In the devolution deals, individual areas have been picked off in pilot arrangements, leaving a fragmented picture, with many parts of England outside a devolved settlement. That is bad enough for civic leadership and the question of where power sits in the country, and it certainly should not be allowed to be the case when vital public services depend on assured funding for the long term.
In the spirit of supporting the direction of travel on devolution, and recognising that local authorities have agreed to the arrangement—that is why the measure has been introduced—we do not propose to divide the Committee. We will keep our powder dry and hopefully there will be more detail on Third Reading.

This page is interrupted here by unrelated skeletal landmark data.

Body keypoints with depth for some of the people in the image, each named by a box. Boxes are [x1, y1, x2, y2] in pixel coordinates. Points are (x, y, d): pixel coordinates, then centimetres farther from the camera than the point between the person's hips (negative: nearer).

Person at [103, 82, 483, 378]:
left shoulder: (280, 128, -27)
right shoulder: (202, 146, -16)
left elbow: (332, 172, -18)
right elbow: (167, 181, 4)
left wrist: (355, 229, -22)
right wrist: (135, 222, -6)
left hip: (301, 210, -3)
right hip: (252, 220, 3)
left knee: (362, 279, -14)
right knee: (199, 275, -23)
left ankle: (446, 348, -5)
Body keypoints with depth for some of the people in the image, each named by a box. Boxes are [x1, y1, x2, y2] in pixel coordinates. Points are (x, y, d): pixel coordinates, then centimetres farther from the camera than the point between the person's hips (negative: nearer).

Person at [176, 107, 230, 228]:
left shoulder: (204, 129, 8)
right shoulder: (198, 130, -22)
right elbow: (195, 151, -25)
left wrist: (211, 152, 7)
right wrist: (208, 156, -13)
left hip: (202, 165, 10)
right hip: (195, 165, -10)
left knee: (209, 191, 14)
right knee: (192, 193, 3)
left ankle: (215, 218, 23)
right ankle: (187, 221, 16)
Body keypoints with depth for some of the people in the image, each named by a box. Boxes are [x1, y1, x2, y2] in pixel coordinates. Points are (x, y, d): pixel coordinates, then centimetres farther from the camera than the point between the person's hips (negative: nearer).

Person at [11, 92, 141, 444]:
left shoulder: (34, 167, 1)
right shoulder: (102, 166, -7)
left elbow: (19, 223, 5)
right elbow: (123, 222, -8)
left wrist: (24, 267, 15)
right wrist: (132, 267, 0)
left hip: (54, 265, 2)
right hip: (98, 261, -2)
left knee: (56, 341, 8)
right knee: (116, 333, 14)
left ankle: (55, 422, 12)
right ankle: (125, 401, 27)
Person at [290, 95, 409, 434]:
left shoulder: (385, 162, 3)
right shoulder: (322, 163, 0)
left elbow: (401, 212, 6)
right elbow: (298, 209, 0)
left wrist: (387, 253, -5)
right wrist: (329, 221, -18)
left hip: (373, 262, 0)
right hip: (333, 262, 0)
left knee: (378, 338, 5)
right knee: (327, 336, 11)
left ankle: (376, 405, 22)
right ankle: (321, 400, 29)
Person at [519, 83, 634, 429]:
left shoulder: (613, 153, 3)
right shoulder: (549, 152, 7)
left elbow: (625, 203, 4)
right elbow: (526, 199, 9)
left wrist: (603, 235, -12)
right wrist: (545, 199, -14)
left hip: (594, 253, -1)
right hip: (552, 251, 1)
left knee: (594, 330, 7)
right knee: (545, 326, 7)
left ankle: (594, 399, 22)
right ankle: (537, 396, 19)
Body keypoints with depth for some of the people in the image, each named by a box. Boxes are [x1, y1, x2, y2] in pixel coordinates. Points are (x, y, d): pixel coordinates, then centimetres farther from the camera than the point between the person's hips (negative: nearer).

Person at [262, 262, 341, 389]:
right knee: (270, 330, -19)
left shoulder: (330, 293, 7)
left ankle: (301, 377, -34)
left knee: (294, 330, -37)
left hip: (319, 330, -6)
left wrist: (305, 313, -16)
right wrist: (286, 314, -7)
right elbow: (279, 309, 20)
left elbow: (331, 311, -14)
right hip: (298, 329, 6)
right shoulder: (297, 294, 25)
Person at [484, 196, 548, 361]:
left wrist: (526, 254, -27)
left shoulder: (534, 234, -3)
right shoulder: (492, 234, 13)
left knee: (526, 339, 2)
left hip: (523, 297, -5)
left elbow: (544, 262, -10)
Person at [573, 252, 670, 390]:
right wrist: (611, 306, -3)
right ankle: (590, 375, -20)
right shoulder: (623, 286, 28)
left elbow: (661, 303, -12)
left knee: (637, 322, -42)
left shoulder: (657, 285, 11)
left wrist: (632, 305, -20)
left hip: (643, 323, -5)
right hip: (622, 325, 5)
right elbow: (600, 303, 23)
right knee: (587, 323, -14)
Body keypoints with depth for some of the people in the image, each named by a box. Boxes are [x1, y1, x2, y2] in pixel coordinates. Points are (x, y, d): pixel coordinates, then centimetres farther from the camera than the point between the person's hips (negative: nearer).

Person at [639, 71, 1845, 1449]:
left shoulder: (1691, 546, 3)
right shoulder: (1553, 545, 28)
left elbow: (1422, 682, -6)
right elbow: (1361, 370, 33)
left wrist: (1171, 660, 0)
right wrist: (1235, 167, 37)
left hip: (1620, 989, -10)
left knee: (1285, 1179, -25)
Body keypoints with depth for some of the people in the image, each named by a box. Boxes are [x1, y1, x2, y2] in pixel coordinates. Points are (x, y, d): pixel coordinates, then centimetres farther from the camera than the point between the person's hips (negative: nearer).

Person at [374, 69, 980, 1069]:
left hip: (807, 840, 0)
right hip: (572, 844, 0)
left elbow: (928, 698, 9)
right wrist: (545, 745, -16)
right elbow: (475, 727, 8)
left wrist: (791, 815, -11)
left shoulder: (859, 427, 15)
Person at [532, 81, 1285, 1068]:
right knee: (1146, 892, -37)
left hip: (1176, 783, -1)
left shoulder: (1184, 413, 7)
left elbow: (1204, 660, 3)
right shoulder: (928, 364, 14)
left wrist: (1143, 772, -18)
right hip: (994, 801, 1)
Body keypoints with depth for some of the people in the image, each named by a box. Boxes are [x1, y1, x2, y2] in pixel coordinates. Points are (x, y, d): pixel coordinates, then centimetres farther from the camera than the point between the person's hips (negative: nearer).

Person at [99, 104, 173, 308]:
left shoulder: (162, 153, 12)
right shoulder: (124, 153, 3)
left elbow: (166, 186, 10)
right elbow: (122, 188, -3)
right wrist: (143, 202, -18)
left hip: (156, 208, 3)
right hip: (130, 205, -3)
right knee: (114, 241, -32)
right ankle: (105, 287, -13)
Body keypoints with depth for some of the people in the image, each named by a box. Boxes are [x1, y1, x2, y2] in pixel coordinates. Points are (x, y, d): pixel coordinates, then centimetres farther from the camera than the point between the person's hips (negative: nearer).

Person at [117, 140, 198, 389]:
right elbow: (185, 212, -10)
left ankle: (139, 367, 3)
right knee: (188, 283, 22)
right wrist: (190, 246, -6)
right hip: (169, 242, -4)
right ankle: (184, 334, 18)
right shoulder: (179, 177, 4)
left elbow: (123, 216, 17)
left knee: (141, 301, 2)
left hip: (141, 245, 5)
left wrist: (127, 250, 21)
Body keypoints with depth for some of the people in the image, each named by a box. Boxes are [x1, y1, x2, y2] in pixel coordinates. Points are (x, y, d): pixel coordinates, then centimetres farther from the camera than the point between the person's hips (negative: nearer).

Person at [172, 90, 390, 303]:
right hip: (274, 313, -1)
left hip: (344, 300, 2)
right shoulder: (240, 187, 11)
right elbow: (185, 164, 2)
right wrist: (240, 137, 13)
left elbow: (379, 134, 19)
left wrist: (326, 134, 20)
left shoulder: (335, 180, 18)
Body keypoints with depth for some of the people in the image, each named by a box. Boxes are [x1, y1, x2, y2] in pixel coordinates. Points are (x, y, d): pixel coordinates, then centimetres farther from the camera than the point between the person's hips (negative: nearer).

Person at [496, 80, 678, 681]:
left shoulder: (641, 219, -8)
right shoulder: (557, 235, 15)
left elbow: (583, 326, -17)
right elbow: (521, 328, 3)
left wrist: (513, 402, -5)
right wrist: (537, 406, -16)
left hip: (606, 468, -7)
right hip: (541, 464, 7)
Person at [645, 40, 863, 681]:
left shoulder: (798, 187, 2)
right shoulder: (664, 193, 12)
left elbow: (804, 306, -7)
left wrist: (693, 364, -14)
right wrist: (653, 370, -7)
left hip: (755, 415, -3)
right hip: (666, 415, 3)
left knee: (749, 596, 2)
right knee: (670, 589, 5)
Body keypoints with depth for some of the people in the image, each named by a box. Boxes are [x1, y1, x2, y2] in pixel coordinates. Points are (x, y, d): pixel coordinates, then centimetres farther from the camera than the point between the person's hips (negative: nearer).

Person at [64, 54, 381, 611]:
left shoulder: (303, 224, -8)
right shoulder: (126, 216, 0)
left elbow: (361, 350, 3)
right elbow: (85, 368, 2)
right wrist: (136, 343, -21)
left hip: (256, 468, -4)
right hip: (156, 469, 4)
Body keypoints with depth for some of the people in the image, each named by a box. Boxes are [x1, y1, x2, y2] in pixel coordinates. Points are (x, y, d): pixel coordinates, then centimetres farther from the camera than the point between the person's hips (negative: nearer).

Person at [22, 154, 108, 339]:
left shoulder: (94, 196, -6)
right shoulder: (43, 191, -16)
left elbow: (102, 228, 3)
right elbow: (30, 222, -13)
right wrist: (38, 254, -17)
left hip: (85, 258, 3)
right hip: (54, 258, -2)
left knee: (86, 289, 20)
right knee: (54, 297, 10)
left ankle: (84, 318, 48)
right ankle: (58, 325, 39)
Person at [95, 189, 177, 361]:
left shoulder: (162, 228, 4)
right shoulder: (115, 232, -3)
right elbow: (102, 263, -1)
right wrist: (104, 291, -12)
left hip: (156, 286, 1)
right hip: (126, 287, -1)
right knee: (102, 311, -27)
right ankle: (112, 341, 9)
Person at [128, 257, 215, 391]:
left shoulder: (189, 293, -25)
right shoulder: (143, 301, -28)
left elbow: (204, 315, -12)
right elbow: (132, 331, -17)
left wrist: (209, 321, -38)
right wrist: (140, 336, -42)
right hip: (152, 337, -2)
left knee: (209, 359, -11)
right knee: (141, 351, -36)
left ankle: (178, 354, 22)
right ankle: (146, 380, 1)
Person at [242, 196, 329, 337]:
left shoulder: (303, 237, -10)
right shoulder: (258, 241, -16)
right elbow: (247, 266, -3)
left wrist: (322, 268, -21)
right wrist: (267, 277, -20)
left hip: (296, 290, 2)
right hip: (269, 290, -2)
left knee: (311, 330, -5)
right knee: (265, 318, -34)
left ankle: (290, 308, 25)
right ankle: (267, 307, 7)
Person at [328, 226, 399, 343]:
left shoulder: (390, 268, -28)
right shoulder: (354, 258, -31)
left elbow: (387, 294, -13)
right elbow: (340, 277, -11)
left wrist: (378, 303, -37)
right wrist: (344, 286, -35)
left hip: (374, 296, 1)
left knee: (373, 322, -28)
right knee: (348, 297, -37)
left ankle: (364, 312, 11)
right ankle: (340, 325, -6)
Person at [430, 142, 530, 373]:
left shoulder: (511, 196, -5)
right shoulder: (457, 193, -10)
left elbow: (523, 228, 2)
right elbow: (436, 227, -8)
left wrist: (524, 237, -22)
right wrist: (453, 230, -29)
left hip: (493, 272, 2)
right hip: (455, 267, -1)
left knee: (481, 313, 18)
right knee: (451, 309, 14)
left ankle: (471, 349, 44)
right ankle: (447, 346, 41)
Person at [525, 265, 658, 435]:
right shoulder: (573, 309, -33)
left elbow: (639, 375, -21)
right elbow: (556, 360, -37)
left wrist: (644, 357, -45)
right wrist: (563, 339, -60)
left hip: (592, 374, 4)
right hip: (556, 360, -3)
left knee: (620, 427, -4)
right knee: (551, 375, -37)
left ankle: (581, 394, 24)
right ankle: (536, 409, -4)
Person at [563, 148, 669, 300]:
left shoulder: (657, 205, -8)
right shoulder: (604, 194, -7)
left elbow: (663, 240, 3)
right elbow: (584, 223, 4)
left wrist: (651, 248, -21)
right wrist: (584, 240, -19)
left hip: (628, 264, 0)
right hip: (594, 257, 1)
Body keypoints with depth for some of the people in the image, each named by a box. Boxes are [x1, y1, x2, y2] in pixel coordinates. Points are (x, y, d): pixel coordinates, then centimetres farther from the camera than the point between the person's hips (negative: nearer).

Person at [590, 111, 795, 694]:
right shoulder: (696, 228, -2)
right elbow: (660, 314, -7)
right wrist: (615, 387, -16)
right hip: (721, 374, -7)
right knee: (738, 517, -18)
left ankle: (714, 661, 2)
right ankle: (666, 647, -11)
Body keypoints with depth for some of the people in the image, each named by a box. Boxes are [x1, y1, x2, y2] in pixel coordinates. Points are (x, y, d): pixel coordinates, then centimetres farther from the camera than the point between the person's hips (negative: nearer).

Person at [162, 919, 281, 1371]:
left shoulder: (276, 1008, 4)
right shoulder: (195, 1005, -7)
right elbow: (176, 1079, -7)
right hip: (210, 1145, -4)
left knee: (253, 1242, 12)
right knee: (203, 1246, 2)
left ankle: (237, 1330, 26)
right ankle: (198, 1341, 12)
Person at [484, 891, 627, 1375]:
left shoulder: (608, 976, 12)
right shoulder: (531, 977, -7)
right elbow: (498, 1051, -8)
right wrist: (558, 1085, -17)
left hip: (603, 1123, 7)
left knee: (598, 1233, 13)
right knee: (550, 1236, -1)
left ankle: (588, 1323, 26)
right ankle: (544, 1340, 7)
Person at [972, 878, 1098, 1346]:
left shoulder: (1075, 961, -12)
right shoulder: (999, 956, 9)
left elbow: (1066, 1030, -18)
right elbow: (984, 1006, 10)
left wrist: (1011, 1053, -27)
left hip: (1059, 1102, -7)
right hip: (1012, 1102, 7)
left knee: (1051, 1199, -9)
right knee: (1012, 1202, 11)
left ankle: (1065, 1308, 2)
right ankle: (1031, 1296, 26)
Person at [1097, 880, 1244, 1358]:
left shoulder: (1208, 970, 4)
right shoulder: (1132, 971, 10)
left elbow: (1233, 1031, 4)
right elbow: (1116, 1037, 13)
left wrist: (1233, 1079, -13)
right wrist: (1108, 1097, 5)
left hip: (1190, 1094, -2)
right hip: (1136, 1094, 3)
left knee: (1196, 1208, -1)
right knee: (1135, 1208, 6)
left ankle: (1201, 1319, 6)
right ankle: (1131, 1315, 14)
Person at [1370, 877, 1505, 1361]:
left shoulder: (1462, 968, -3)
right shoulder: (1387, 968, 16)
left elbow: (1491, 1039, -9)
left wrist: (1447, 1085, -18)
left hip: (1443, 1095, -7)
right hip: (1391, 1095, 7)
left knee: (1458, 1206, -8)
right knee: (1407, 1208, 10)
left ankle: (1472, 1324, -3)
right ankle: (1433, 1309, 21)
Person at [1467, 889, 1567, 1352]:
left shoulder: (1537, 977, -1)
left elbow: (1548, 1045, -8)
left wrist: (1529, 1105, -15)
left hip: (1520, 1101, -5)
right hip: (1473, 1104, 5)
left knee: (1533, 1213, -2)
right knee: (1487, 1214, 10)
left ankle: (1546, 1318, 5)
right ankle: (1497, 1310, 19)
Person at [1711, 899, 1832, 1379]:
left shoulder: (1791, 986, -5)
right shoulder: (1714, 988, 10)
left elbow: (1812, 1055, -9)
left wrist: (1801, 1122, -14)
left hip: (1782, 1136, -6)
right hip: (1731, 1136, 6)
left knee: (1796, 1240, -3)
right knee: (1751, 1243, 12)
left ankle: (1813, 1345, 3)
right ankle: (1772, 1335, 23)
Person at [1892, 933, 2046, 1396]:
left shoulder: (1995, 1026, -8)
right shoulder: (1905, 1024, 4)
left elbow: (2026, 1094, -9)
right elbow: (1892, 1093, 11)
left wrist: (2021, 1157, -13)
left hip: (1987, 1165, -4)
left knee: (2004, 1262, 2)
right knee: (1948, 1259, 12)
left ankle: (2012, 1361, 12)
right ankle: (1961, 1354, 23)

My hon. Friend said that it was important that local authorities agreed with the measure, and I understand why. The local authority in my borough in the heart of the west midlands and of the Black country faces an acute financial crisis, with substantial services such as libraries being reduced in location or removed altogether simply because there is no money. It is against that background that we should consider the measure.
My hon. Friend makes a forthright and relevant point. Local authorities are not there to simply justify their own existence—they are there to provide a public service that depends on public need. We are still waiting for an assessment of what local authorities need for baseline funding to provide public services for their locality. We have been promised that that calculation will be produced as we approach Third Reading. We have not yet seen it, so in some ways we are dealing with pilot authorities in isolation. The truth is, whether we agree to the pilot areas or not, when the Bill is enacted, the revenue support grant will disappear completely. Areas that are not part of the pilot authorities will be disadvantaged whether the regulations are introduced or not. That is why we are not seeking to divide the Committee, because it is important to recognise the financial circumstances of local authorities. The measure allows them, to a certain degree—not to the extent that we would like—to become the masters of their own destiny in what is a fairly horrible financial settlement from central Government.
I have one final point that it would be helpful to clarify today. We have been told that the RSG will be deleted and that local authorities have agreed to forgo its receipt. I suspect many of them did so because they recognised it will not exist in 12 months’ time anyway. However, the context for discussions about the Local Government Finance Bill is that there will be 100% retention in exchange for local areas taking on additional powers and responsibilities. We have not seen through the pilot agreement what additional responsibilities local authorities will be expected to take on, as will happen across the whole country. If the Minister could go into a bit of detail about that, it would be extremely helpful.
Finally, I want to clarify whether the local areas have agreed to forgo any other central Government grants in the same way that they have forgone the RSG—for instance, the better care fund, the early years intervention grant or the independent living fund. Will those be retained as part of this arrangement or will they be forgone in the same way that the RSG is being taken away?
I recognise that this is a very technical Bill, but it would be helpful to have a bit of information on those two matters. I repeat an offer that I have made in Committees like this on a regular basis. We believe in devolution, and quite a lot of these issues are not partisan at all; they are more about getting the framework in place to enable things to happen than about the politics of how much money gets put where. Again, if the Government have the will to work in partnership to prepare a framework for devolution for the whole of England, I would certainly be up for a discussion on that basis.